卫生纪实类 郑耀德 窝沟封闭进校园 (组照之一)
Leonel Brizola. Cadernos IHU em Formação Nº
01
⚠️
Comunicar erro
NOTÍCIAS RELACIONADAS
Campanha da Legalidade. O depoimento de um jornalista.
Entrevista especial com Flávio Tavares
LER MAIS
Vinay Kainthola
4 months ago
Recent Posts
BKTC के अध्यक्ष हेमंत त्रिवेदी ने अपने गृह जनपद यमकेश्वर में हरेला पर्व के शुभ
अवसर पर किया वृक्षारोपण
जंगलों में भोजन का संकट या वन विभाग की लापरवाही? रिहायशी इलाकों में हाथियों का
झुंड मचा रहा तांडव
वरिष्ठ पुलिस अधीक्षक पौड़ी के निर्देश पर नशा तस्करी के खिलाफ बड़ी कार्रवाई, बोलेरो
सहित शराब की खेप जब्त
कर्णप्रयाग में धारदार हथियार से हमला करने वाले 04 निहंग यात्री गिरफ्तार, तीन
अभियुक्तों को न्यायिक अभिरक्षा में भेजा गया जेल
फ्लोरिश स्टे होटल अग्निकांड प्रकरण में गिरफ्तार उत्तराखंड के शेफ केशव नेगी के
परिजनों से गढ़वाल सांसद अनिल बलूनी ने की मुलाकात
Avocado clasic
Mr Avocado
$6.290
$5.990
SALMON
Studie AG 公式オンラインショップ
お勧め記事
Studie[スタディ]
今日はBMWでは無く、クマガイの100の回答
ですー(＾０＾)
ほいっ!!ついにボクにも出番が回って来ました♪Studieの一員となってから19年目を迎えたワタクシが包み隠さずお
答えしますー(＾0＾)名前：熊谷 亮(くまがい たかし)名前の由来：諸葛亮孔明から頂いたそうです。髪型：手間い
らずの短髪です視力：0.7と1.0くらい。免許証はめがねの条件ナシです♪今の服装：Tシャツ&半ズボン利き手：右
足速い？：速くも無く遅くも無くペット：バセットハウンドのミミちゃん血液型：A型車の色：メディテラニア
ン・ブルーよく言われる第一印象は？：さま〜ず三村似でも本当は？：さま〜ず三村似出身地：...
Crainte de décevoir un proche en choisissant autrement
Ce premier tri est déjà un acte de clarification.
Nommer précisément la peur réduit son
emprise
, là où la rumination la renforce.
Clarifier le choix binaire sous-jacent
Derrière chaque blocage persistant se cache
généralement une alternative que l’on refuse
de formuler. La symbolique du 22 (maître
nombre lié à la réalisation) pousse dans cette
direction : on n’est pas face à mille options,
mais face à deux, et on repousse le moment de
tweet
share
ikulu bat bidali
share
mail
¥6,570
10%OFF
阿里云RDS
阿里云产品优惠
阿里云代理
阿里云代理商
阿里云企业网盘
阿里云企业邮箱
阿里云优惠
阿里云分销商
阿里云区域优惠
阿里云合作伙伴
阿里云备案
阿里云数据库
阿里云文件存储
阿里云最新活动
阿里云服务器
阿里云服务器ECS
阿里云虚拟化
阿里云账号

_____

Look through the entries above; copy every line holding the string "face".

direction : on n’est pas face à mille options,
mais face à deux, et on repousse le moment de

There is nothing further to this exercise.